Tasks and exercises:
1. In the passage on degrees of freedom in Keccak collision search, what is the value of p for SHAKE?
2. Translate this sentence from the passage on Keccak collision search into Spanish: "Note that the algorithms do not succeed all the time."
3. Continue the passage on degrees of freedom in Keccak collision search from where it stops.

Passage shown:
● ● ● ● ● ● ●

Note that the algorithms do not succeed all the time. To overcome this problem, from the input difference \(\varDelta S_I\) of a 3-round differential trail, we repeat random picks of compatible input differences \(\beta _1\) until the main procedure succeeds. As the number of active S-boxes in \(\alpha _2\) is large enough (range from tens to hundreds in our experiments), there are enough different cases for \(\beta _1\) resulting in high final success probability. An interesting point is that the invertion from \(\alpha _2\) to \(\beta _1\) does not need to maintain high probability because this transition is covered in our two-round connector. Besides, the unconstrained number of active S-boxes of an input difference allows more freedom in searching of the most suitable three round differential trails. We will describe the searching strategies in Sect. 5. Finally, exhaustive search of solution for the following 3-round differential trails can be performed from the solution space of \(E_M\).

4.3 Analysis of Degree of Freedom

The degree of freedom of solution space of final \(E_M\) is a key factor on success of our method. A solution space with degree of freedom larger than the weight of the 3-round differential trail is possible to suggest a message pair with collision digest. After the linearization of the first round, the degree of freedom is \(\sum _{i=0}^{\frac{b}{5}-1}{\mathtt{DF}} ^{(1)}_i\) in which \({\mathtt{DF}} ^{(1)}_i\) is the degree of freedom of 5-bit input space of the i-th S-box in the first round. The value is assigned for \({\mathtt{DF}} ^{(1)}_i\) according to rules in Table 2.

The constraints on the initial state reduce \((c+p)\) degree of freedom where c is the capacity and p is due to the padding rule. We have \(p=1\) for Keccak and \(p=6\) for SHAKE. Another decrease on degree of freedom is due to the constraints on the input values of the S-box layer in the second round. The definition of \({\mathtt{DF}} ^{(2)}_i\), the degree of freedom of 5-bit input values to S-boxes in the second round, is

$$\begin{aligned} {\mathtt{DF}} ^{(2)}_i= {\left\{ \begin{array}{ll} 1, &{} \mathtt{DDT} (\delta _{in},\delta _{out})=2,\\ 2, &{} \mathtt{DDT} (\delta _{in},\delta _{out})=4,\\ 3, &{} \mathtt{DDT} (\delta _{in},\delta _{out})=8,\\ 5, &{}\mathtt{DDT} (\delta _{in},\delta _{out})=0, \end{array}\right. } \end{aligned}$$
(7)

● ● ● ● ● ● ●

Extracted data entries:
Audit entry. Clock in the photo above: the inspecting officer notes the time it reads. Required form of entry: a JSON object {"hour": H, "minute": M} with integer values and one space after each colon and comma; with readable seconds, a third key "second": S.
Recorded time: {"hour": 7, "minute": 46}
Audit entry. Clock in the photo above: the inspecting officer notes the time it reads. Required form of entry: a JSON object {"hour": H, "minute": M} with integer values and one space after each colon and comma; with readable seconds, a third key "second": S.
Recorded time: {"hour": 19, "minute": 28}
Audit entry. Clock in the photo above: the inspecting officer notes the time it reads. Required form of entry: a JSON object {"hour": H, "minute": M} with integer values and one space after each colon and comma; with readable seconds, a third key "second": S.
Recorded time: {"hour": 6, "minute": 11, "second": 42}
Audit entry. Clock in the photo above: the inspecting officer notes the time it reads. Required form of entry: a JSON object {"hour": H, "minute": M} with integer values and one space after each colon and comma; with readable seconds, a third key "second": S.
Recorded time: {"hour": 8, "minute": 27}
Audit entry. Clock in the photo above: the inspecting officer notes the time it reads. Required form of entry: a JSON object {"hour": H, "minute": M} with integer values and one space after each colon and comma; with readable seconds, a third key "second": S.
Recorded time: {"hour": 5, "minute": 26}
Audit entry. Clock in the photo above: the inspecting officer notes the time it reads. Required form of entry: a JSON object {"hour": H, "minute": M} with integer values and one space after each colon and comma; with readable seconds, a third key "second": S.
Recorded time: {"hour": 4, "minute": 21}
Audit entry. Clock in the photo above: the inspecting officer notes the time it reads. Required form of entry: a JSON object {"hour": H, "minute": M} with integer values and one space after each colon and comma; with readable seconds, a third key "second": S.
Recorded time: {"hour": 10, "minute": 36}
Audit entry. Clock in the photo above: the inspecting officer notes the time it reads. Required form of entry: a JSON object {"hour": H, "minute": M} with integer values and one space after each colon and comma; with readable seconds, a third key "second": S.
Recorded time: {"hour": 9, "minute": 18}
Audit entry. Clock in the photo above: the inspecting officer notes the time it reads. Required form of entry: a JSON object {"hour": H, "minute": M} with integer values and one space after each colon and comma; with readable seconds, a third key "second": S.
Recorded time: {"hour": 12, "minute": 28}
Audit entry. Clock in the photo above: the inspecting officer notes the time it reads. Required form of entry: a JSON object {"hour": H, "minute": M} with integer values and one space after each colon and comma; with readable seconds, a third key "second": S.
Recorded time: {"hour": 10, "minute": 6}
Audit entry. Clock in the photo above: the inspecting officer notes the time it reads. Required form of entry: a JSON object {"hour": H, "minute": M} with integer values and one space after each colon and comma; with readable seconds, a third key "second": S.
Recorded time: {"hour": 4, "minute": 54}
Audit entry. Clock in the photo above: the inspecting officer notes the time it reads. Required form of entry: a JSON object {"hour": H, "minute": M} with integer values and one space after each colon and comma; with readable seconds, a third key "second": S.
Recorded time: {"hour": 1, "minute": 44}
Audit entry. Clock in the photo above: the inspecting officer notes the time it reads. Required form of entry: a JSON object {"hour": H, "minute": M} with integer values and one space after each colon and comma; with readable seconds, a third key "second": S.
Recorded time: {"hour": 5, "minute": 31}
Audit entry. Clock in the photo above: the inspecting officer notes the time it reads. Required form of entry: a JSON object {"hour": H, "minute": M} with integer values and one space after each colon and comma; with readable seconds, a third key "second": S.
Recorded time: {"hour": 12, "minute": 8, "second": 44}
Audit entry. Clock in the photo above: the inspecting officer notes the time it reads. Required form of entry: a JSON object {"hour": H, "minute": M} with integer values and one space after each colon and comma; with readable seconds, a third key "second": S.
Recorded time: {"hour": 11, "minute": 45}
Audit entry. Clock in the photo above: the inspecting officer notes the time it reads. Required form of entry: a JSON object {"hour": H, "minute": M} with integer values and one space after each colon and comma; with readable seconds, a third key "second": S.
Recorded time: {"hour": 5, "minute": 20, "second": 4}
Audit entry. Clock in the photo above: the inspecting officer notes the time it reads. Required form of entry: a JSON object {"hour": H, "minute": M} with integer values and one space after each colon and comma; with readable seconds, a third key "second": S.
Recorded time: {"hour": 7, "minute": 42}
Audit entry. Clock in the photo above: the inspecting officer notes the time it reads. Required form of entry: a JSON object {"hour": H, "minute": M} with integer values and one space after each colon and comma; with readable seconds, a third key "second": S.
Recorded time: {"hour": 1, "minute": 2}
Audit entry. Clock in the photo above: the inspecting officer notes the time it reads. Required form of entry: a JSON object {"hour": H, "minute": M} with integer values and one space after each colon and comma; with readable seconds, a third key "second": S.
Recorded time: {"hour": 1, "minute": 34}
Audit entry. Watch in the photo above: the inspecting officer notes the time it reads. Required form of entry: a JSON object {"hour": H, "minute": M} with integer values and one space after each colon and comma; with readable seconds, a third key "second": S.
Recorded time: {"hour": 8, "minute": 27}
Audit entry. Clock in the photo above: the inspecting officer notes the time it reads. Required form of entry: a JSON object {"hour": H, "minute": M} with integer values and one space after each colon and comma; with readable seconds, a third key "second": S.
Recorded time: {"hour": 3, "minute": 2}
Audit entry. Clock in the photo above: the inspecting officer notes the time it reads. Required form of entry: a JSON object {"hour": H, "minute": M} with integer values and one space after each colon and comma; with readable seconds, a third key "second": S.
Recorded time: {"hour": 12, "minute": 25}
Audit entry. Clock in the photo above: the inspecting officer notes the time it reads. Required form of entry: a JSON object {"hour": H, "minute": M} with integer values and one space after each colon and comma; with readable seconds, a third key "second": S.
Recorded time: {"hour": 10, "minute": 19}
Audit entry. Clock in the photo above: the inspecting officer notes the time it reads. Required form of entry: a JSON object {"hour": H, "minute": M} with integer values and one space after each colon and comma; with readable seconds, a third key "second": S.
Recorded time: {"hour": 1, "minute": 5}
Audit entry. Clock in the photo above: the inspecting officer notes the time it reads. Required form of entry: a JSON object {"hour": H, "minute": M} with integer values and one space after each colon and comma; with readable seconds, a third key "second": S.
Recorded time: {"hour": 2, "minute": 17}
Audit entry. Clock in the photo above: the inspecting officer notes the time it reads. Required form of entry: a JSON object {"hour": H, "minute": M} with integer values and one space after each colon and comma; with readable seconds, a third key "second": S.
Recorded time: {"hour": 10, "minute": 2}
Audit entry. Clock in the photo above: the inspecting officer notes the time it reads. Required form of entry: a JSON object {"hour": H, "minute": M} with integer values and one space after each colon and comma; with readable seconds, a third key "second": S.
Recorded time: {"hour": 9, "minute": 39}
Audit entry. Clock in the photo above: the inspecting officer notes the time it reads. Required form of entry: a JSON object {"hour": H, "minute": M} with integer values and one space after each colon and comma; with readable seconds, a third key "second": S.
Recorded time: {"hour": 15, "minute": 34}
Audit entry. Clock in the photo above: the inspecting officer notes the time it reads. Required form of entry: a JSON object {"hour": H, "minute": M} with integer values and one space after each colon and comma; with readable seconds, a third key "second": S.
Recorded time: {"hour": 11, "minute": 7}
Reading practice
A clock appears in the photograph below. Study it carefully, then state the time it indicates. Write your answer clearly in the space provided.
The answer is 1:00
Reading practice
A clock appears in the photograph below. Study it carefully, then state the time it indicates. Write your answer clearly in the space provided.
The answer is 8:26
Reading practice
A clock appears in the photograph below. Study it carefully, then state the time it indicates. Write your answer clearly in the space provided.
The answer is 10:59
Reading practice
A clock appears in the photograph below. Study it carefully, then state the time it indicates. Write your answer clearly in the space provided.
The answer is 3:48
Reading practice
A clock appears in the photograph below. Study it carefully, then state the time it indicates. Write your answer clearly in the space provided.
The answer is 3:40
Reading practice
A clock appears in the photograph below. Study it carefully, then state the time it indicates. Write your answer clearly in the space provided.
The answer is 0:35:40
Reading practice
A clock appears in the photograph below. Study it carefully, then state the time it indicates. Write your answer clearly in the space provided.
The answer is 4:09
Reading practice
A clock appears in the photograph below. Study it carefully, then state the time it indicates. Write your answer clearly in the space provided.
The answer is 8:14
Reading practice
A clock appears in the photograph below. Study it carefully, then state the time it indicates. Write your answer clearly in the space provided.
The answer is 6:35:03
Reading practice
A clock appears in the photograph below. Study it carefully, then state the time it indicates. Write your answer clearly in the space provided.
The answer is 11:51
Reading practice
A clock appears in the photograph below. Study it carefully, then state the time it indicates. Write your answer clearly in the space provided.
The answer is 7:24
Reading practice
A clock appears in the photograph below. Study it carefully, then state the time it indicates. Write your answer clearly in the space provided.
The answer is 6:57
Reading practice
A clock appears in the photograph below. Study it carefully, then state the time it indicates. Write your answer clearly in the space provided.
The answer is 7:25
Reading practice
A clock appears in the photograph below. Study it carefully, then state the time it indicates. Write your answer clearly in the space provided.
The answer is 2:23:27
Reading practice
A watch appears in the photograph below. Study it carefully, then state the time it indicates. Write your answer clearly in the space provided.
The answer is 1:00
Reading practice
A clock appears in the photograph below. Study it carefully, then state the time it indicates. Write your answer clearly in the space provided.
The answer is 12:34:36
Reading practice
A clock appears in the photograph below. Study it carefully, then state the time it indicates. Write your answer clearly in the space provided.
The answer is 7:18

● ● ● ● ● ● ●

Results of the exercise:
1. For SHAKE, p is 6.

2. Tenga en cuenta que los algoritmos no siempre tienen éxito.

3.
where \(\delta _{in}\) and \(\delta _{out}\) are the input and output differences of the i-th S-box in the second round. For the i-th S-box in the second round, we add \((5-{\mathtt{DF}} ^{(2)}_i)\) equations to \(E_M\) and suppose to deduce the degree of freedom by this amount.

Table 2. Rules for value assignment for \({\mathtt{DF}} ^1_i\).

The degree of freedom of the final \(E_M\) is estimated as

$$\begin{aligned} {\mathtt{DF}} =\sum _{i=0}^{\frac{b}{5}-1}{\mathtt{DF}} ^{(1)}_i-(c+p)-\sum _{i=0}^{\frac{b}{5}-1}(5-{\mathtt{DF}} ^{(2)}_i). \end{aligned}$$
(8)

Large \({\mathtt{DF}} \) benefits our search for collisions in rounds beyond the second round.

4.4 How to Choose \(\beta _0\)

So far we have not given details on how \(\beta _0\) can be selected. We follow Dinur et al.’s work [10] in a more general way to uniquely determine \(\beta _0\), the difference before \(\chi \) layer in the first round. The algorithm is called “target difference algorithm” and consists of difference phase and value phase.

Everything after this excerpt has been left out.